Lee et al. reported their long-term results of 26 medically inoperable patients who received robotic SRS as a boost treatment for head and neck cancer (8). They had 8 patients (30.8%) with nasal cavity and PNS tumors. The median EBRT dose before SRS was 50.4 Gy. Median SRS boost dose of 21 Gy (range, 10-25 Gy) was delivered in median 5 (range, 2-5) fractions. The complete response rate was 80.8% in the whole group. Grade > 3 late toxicities developed in 9 patients. They concluded that boost treatment achieves high local control with high toxicity. In our study we have 7 patients who received robotic SRS as a boost treatment. The response rate and the toxicity profile of our cohort are similar to their series.

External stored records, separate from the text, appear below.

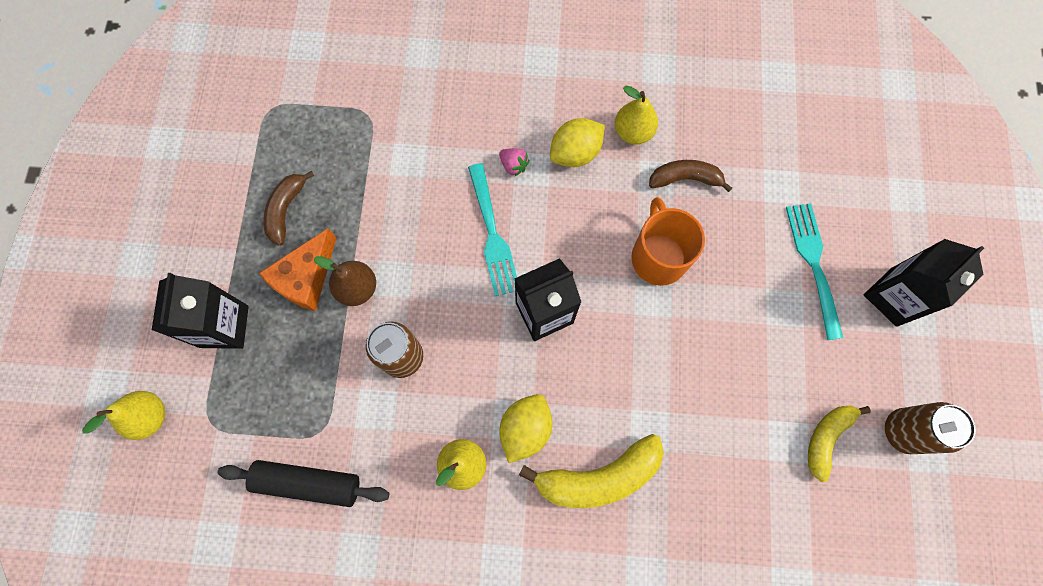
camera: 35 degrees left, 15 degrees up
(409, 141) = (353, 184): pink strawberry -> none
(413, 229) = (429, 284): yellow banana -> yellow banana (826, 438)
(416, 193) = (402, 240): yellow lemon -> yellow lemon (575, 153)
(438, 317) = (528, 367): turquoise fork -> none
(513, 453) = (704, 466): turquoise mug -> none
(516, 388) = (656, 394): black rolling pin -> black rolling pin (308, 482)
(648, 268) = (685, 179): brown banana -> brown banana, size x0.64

The major limitation of current study is the retrospective nature of our cohort. Furthermore, our study includes heterogeneous group of patients, and the follow up period is short. However, it is noteworthy that NC and PNS tumors are rare tumors and current literature about SRS for this group is limited. In the absence of similar retrospective data, our cohort showed that robotic SRS seems to be a feasible treatment strategy for patient with PNS tumors. However, further prospective studies with longer follow up period should be performed.